PROVIDED RECORDS Start Marker

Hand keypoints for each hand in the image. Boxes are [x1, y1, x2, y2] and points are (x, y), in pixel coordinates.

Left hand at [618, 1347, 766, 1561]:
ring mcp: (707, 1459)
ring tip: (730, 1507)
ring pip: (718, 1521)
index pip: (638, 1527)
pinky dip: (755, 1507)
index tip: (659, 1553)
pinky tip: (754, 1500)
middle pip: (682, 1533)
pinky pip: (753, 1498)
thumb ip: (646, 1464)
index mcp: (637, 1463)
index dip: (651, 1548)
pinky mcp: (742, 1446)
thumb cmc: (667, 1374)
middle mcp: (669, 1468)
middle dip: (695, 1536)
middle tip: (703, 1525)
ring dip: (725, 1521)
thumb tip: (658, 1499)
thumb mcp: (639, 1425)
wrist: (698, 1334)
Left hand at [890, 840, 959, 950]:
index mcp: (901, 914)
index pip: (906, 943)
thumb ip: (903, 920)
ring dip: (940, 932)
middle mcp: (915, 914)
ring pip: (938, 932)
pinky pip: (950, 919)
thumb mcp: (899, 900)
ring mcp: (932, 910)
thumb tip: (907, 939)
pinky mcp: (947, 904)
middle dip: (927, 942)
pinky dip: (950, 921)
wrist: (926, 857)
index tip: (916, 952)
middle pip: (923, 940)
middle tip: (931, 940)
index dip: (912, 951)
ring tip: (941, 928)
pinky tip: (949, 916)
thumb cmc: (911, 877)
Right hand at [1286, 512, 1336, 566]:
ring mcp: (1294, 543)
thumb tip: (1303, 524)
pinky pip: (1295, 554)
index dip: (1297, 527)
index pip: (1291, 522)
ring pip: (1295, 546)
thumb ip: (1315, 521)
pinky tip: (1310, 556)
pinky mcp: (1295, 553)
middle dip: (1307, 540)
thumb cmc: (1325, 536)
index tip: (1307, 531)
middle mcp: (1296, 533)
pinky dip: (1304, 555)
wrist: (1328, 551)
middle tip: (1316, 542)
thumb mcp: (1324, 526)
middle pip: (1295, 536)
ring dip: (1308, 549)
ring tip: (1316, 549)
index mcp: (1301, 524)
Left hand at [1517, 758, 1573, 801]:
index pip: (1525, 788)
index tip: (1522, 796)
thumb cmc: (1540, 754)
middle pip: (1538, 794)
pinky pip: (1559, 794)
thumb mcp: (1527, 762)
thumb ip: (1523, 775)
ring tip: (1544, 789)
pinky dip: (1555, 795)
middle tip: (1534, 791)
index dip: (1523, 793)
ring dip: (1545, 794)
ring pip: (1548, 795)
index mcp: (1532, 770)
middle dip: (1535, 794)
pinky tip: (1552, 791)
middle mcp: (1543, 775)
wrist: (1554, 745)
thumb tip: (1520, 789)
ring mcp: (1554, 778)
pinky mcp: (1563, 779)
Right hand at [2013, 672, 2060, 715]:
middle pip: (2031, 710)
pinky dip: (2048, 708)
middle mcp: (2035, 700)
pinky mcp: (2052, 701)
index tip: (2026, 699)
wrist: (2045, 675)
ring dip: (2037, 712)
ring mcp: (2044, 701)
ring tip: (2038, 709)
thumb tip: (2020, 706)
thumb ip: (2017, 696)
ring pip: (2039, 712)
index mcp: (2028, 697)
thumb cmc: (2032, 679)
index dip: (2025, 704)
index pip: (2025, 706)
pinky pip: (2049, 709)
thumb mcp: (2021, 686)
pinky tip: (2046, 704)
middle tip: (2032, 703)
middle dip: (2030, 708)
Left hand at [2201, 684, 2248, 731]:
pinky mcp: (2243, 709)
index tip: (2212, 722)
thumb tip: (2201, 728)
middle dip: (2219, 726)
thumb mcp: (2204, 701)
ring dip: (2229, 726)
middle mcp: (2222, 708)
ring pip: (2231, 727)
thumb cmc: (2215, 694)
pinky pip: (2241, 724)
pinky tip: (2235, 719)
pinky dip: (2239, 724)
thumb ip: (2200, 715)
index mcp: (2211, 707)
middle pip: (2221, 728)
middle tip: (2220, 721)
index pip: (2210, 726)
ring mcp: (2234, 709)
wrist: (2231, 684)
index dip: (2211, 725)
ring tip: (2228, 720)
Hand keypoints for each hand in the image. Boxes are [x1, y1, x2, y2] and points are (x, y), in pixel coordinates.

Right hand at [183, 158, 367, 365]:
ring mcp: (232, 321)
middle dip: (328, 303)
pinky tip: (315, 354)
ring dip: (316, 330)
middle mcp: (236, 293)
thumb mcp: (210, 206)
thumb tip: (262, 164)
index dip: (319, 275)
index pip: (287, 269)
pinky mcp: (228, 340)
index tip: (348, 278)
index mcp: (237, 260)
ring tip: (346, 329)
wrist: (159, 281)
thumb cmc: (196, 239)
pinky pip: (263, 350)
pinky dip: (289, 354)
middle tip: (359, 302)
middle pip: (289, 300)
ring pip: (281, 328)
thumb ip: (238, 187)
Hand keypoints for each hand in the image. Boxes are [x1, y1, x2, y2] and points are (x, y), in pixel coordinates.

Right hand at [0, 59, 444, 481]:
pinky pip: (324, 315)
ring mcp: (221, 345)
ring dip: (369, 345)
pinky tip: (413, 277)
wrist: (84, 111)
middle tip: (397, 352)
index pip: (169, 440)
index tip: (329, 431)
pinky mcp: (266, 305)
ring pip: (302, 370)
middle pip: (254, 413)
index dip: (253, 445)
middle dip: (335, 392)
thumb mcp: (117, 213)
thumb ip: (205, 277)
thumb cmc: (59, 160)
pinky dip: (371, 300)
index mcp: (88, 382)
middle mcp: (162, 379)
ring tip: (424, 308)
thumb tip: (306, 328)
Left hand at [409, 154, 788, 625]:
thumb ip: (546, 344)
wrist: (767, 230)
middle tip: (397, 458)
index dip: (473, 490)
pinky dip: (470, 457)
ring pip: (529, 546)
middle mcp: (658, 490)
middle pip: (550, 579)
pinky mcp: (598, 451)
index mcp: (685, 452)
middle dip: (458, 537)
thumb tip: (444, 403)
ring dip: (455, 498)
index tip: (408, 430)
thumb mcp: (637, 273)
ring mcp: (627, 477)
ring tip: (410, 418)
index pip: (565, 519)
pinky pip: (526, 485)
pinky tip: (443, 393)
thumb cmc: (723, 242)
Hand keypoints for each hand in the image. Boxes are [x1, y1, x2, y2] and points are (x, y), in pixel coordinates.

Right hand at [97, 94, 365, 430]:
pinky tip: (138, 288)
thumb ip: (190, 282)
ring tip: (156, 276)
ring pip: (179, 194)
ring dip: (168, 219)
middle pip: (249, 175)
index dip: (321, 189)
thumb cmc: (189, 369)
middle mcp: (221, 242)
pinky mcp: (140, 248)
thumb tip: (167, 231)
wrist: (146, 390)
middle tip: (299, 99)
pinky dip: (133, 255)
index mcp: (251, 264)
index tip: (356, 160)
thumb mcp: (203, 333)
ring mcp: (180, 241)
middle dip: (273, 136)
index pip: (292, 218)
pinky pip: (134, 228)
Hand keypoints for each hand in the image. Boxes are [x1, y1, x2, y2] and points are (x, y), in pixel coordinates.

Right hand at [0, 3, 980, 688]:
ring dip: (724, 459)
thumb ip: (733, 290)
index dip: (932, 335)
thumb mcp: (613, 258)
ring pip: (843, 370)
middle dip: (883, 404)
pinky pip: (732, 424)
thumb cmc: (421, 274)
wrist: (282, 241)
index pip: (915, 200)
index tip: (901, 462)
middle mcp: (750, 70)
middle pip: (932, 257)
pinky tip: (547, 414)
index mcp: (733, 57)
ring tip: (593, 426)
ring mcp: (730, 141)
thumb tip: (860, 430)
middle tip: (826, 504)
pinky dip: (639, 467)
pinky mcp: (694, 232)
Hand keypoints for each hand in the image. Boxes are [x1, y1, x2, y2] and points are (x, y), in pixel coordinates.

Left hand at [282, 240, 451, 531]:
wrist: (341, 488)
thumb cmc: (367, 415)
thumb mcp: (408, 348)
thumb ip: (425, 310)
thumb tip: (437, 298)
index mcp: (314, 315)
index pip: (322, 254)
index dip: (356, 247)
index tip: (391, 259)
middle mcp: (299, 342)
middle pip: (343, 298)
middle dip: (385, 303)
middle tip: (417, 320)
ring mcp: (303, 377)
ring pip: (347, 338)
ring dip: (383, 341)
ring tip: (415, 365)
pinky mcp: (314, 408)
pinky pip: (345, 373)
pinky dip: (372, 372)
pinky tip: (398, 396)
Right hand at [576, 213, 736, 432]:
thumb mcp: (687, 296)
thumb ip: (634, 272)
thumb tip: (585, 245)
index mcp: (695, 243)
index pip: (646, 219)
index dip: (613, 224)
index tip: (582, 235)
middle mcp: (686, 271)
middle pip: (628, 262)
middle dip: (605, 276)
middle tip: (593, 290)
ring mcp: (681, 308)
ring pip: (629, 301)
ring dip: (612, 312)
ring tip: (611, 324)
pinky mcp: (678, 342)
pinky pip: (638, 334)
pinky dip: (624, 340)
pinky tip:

PROVIDED RECORDS End Marker

Note down each line above where the word "wrist" occurs.

RESULT:
wrist: (698, 1334)
wrist: (926, 857)
wrist: (1328, 551)
wrist: (1554, 745)
wrist: (2045, 675)
wrist: (2231, 684)
wrist: (159, 281)
wrist: (84, 111)
wrist: (767, 230)
wrist: (146, 390)
wrist: (282, 241)
wrist: (341, 488)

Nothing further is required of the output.